### Data extracts ###
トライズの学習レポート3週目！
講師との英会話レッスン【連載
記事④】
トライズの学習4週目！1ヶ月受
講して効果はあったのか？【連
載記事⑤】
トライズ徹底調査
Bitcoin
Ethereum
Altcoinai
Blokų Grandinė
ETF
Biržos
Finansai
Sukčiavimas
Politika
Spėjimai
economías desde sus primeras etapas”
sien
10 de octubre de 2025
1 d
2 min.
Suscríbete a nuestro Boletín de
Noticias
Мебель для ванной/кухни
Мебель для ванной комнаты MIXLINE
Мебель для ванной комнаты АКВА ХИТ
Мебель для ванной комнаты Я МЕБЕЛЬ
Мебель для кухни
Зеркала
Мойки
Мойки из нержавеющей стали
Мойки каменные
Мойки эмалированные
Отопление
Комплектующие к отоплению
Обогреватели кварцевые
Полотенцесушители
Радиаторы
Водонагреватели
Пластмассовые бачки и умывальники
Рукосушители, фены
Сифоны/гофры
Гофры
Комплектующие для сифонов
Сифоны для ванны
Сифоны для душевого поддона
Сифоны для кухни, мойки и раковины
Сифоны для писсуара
###
### Data extracts ###
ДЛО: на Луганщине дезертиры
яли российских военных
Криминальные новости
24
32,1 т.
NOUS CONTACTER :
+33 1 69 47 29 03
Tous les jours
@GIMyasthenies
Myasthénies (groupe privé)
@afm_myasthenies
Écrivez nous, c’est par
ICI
###
Report each line above that contains the string "комнаты", and give each one in full.

▸ Solution for this task
Мебель для ванной комнаты MIXLINE
Мебель для ванной комнаты АКВА ХИТ
Мебель для ванной комнаты Я МЕБЕЛЬ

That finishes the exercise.